▶ EXERCISE REQUIREMENTS: Beginning with the line that contains "List each element's", transcribe every line down to the end of the entries, exactly, and no other lines.

Records from a data source:
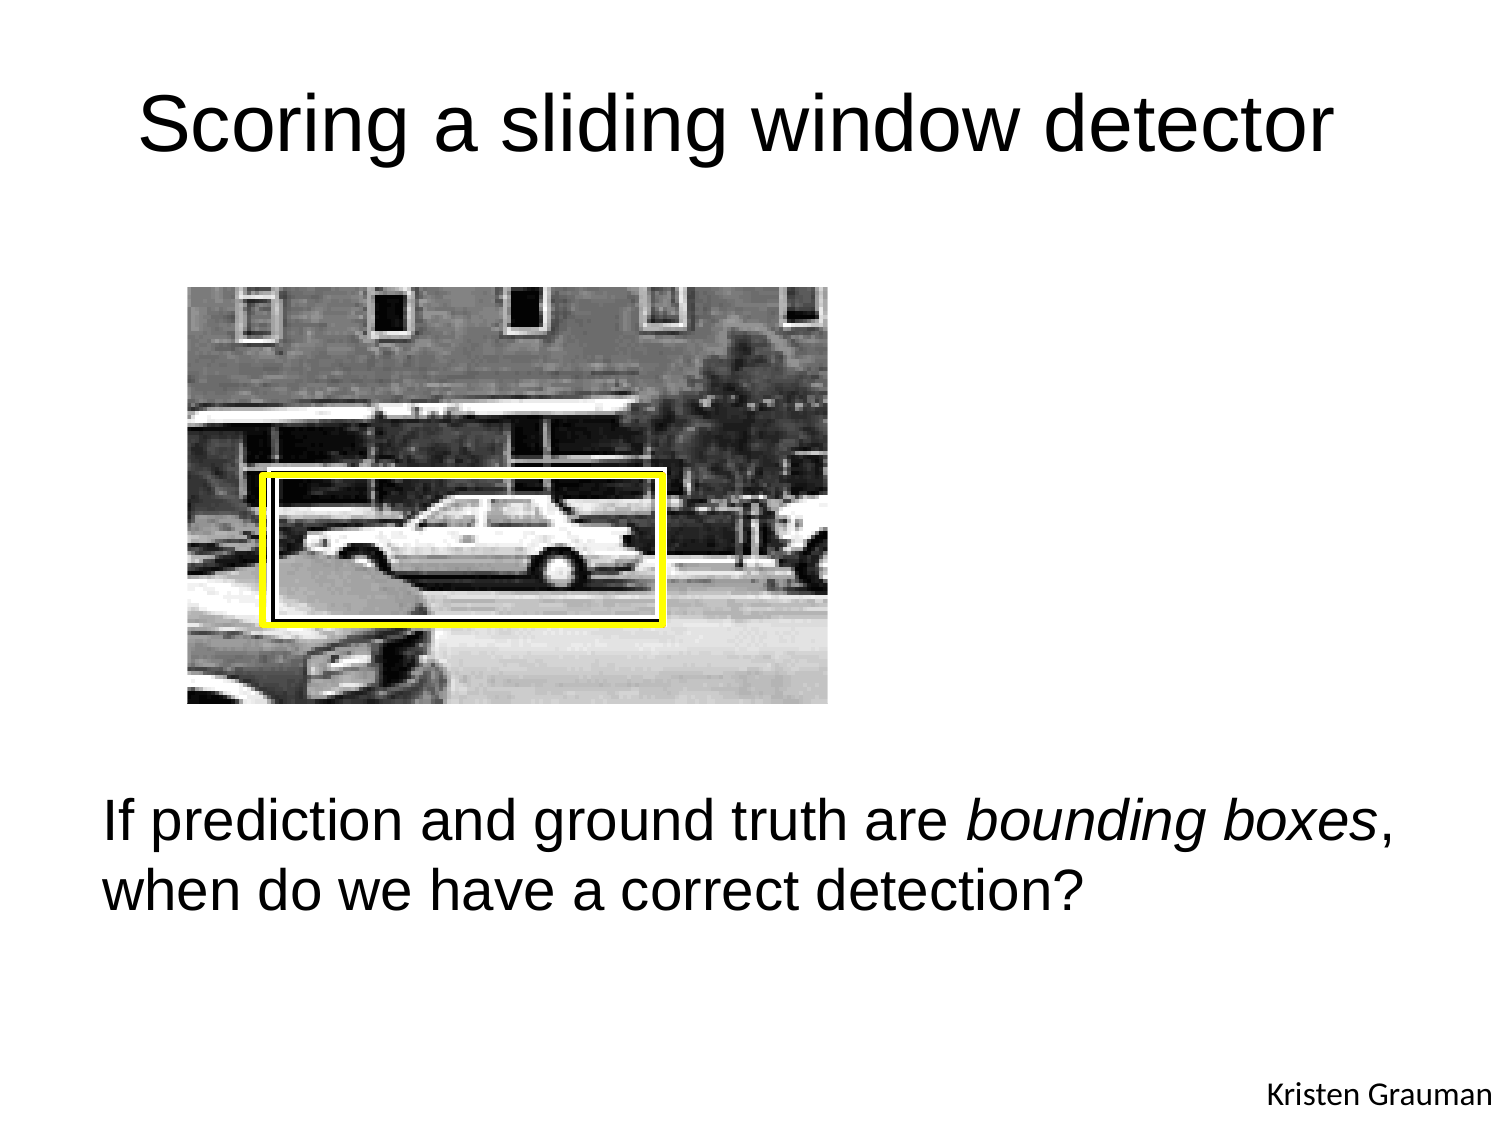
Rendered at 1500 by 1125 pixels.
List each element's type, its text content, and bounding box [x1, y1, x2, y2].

picture [187, 287, 828, 704]
title Scoring a sliding window detector [62, 24, 1413, 213]
text_box Kristen Grauman [1252, 1064, 1500, 1120]
text_box If prediction and ground truth are bounding boxes, when do we have a correct detection? [87, 774, 1475, 930]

▶ EXERCISE SOLUTION:
List each element's type, its text content, and bounding box [x1, y1, x2, y2].

picture [187, 287, 828, 704]
title Scoring a sliding window detector [62, 24, 1413, 213]
text_box Kristen Grauman [1252, 1064, 1500, 1120]
text_box If prediction and ground truth are bounding boxes, when do we have a correct detection? [87, 774, 1475, 930]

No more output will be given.